The Onsky Reserve significantly contributes to the restoration of bird species such as grouse, black grouse and partridges. Hunting is strictly forbidden in the reserve, making the local forests incredibly abundant with feathered game. Nevertheless, you can still fish with a rod and gather mushrooms and berries. Due to the remoteness of the protected areas, locals from the Arkhangelsk Region don't frequently visit the local rivers and streams, but tourists are likely allowed to catch a couple of fish for soup.

Visiting here allows you to see the northern forests as they were first seen by the initial settlers of what would become the Arkhangelsk Region. However, independent access is not permitted—only organised groups are allowed within the protected area.

You will also need to forego tracked all-terrain vehicles, off-roaders and quad bikes. Within the reserve, there is a network of service roads that only staff members are permitted to use, but access for everyone else is restricted. A trip to the Onsky Reserve will likely be a true expedition, involving a lot of walking with a heavy backpack, warding off wild animals from your camp and dealing with other aspects of truly wild nature.

The rules for navigating the rivers of the Onsky Reserve by water transport are considerably more lenient. If your boat can handle the challenging riverbeds of the local rivers, all routes are open to you (except for individual shore landings). Jet skis are the only type of watercraft prohibited from navigating these waters.

Regardless, you will need to arrange your trip to the Onsky Nature Reserve independently.
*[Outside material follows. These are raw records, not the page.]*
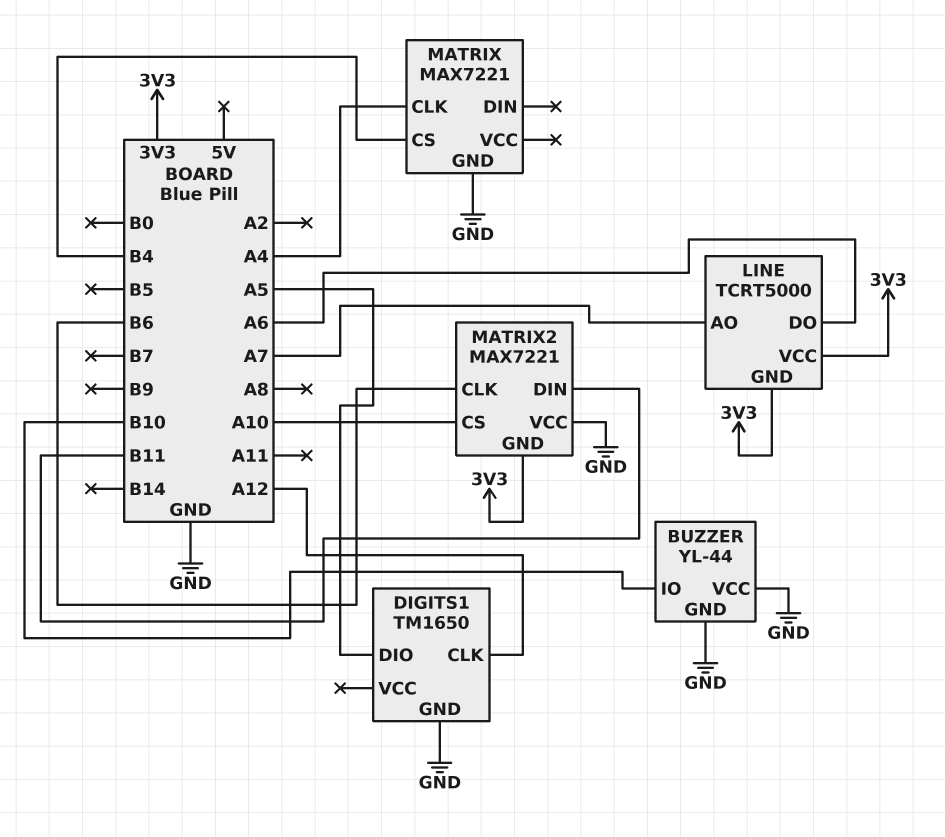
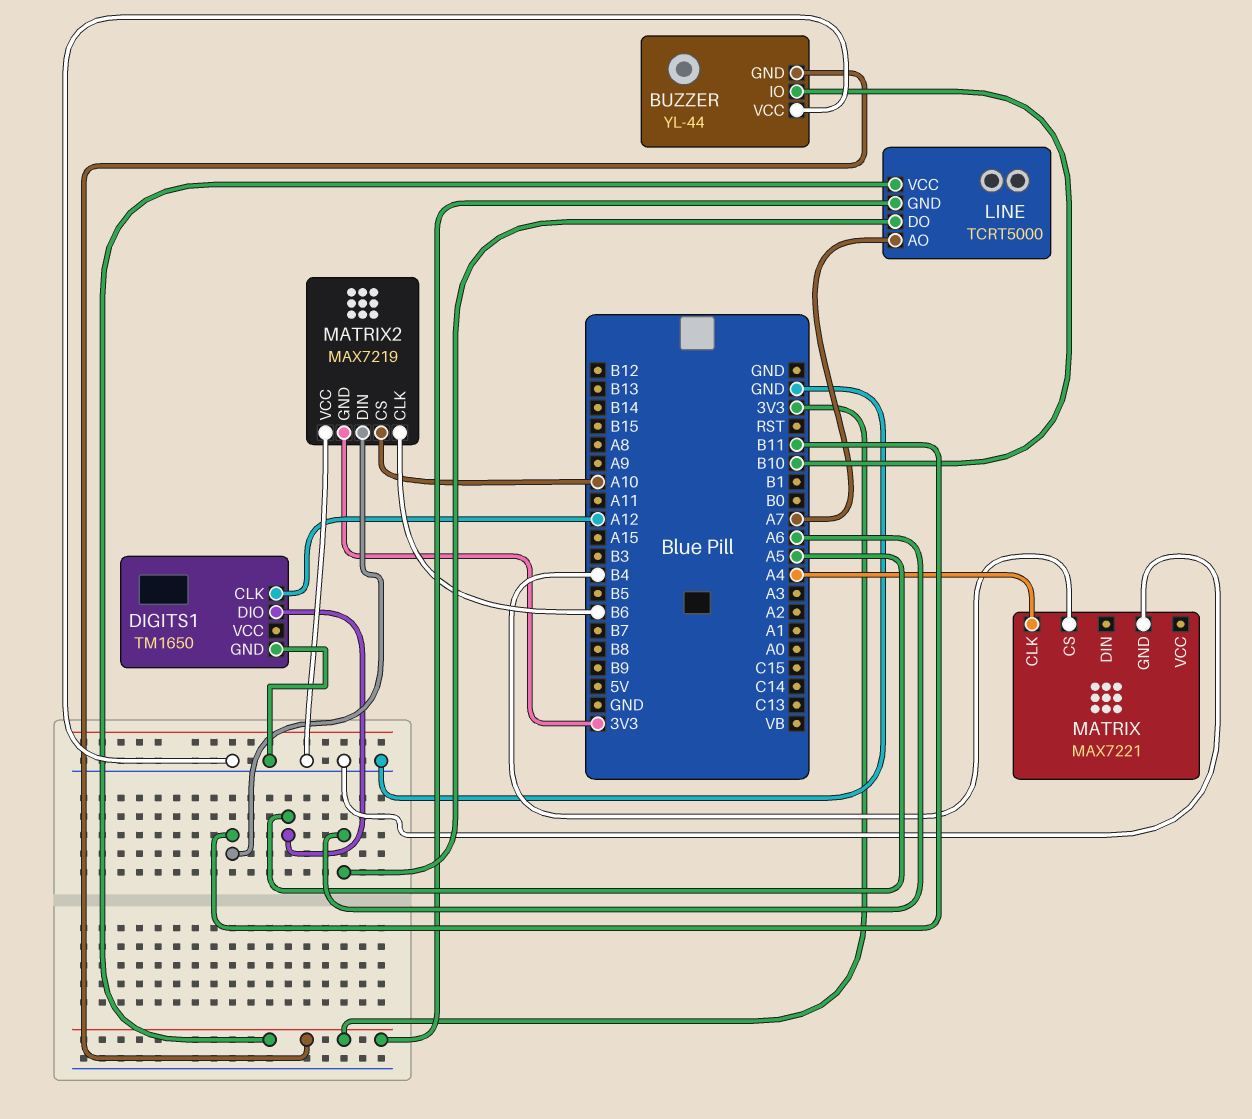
BUZZER pin GND: GND -> 3V3
MATRIX2: MAX7221 -> MAX7219

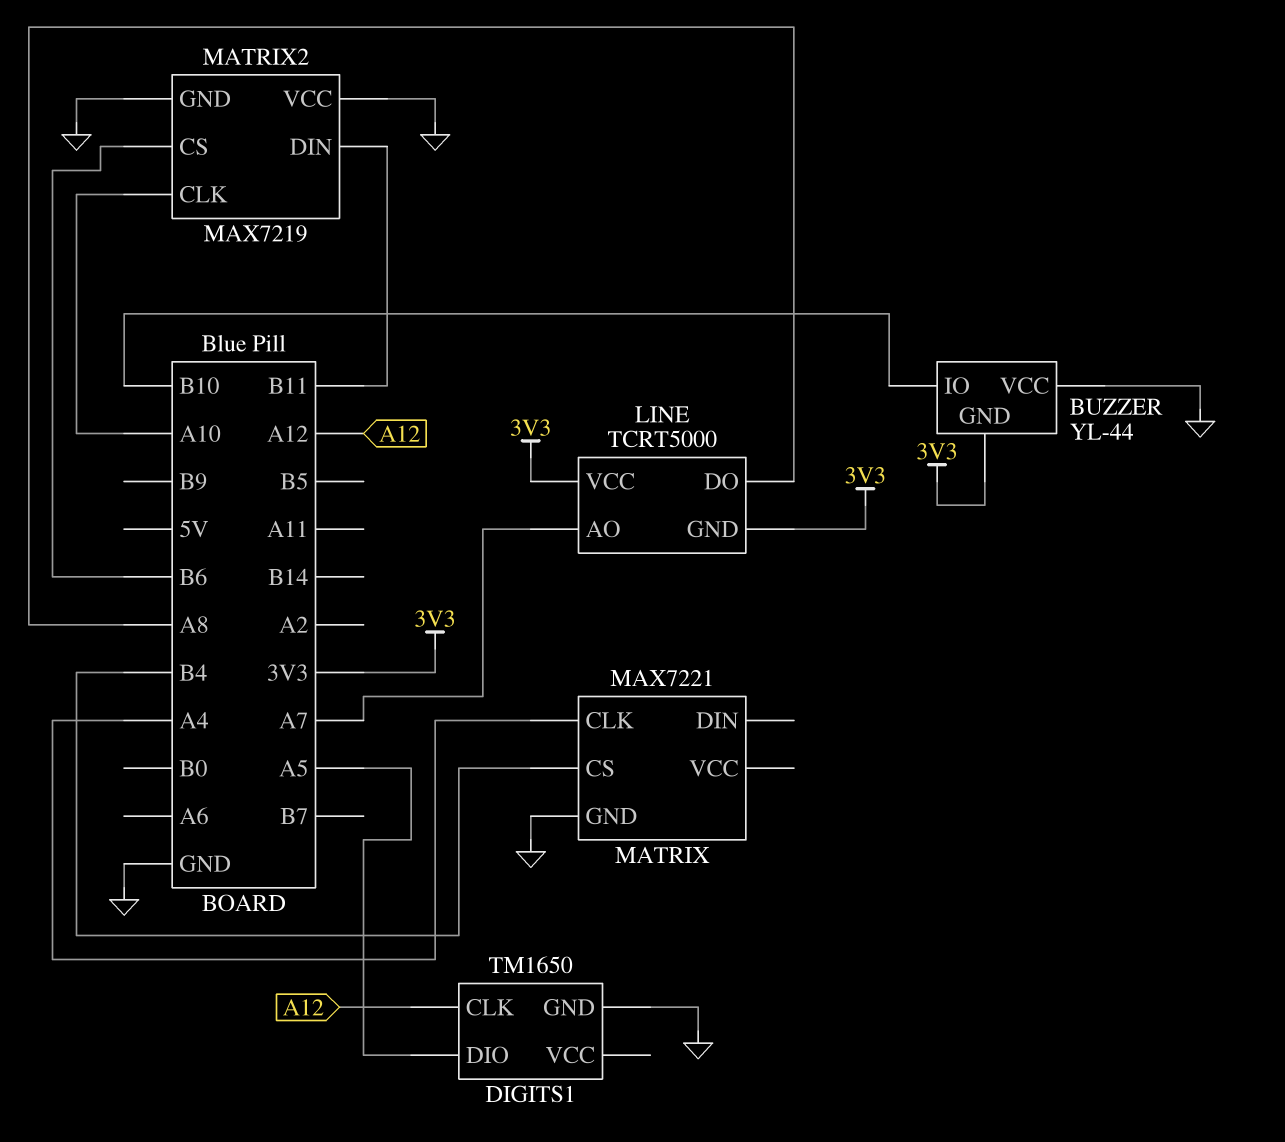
LINE pin DO: A6 -> A8
MATRIX2 pin CLK: B6 -> A10
MATRIX2 pin CS: A10 -> B6
MATRIX2 pin GND: 3V3 -> GND

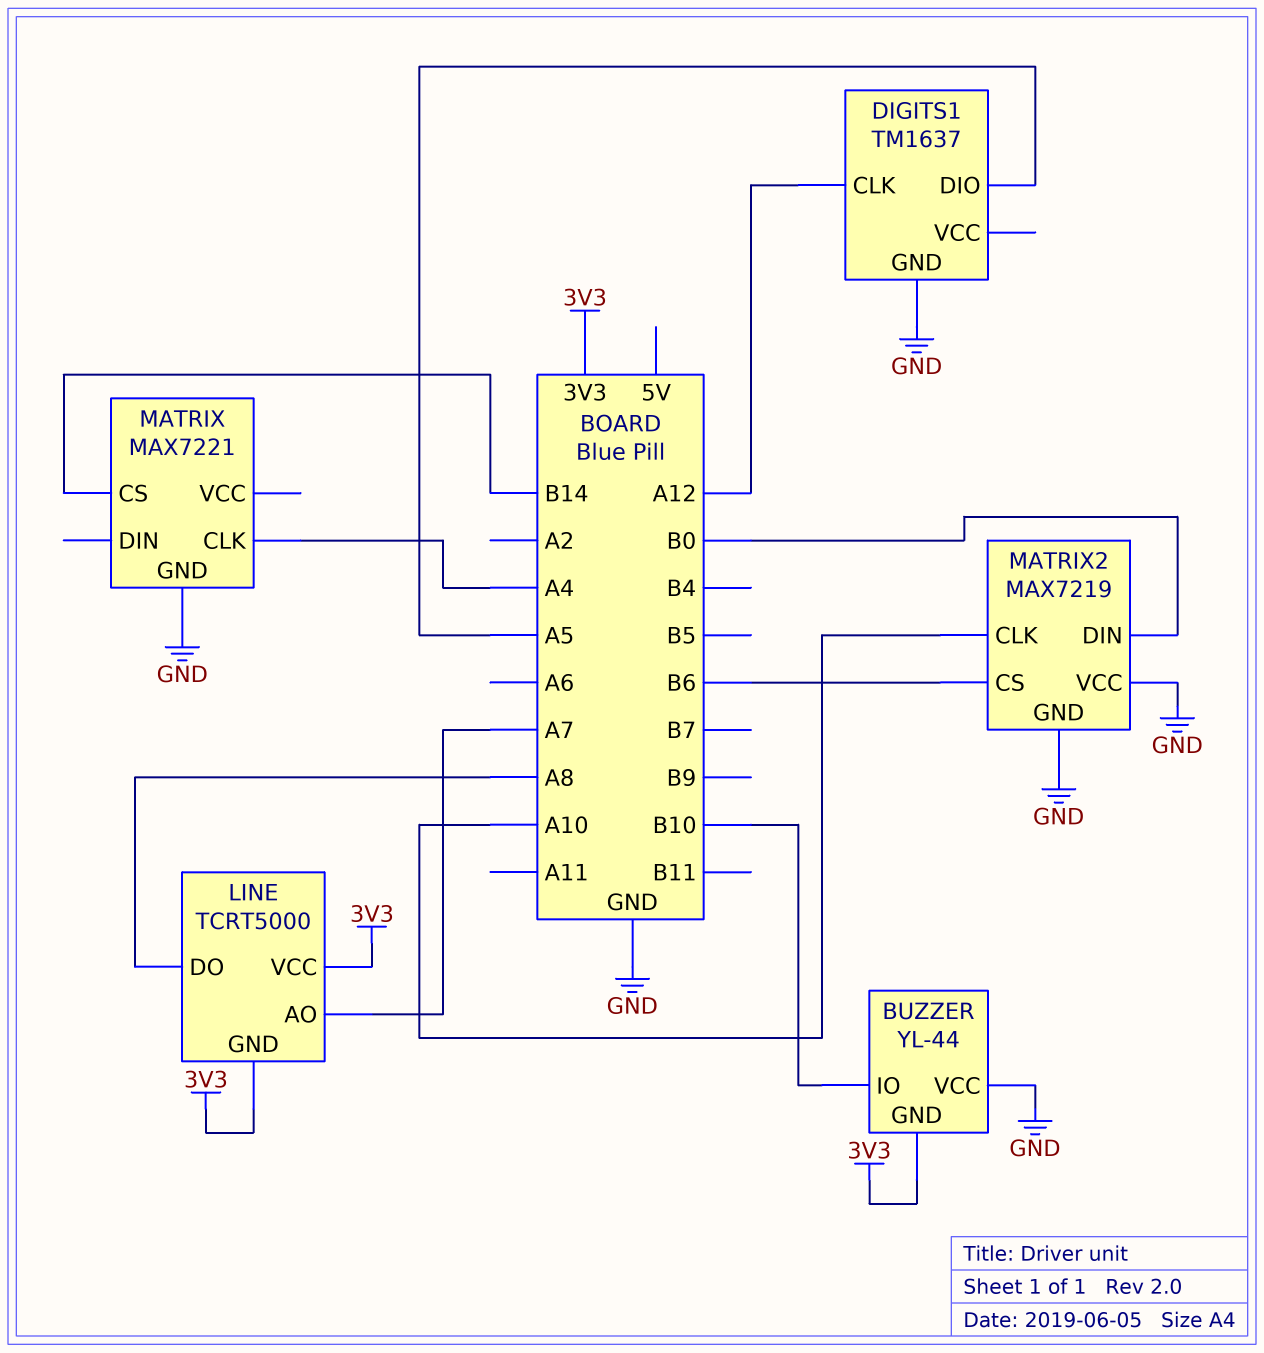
DIGITS1: TM1650 -> TM1637
MATRIX pin CS: B4 -> B14
MATRIX2 pin DIN: B11 -> B0

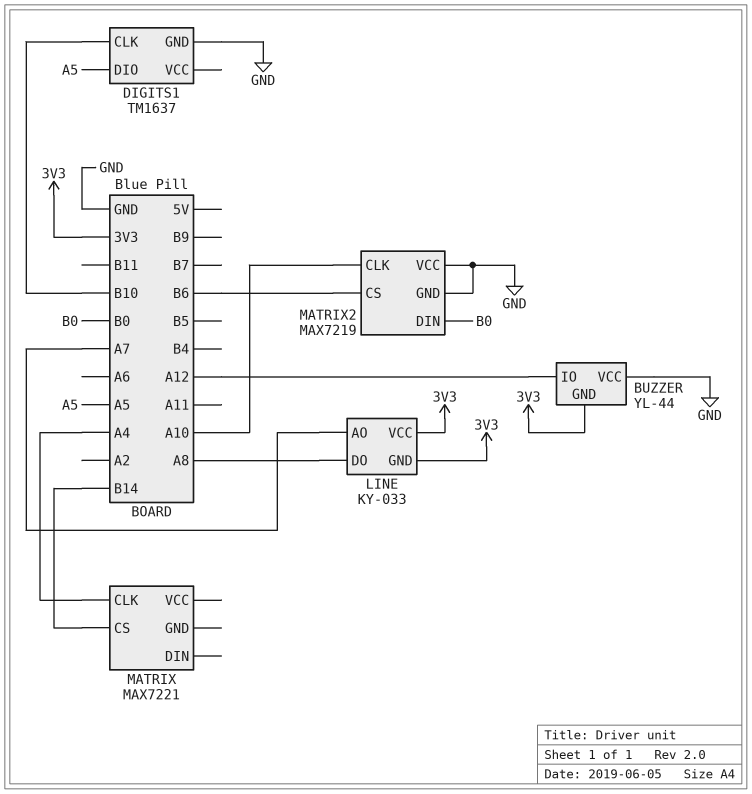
BUZZER pin IO: B10 -> A12
DIGITS1 pin CLK: A12 -> B10
LINE: TCRT5000 -> KY-033
MATRIX pin GND: GND -> none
Currently, there are no pre-packaged tours available, although there is a legal provision to visit these places. To plan the trip, it's necessary to locate a tour company or guide, negotiate with the protected area management and be ready for unexpected situations that will inevitably occur during the expedition.

One thing you should absolutely avoid is attempting to access protected lands independently. You'll be deemed a poacher and apprehended, and that's not even the worst-case scenario—the local wildlife may very well view an incautious tourist as a substantial meal.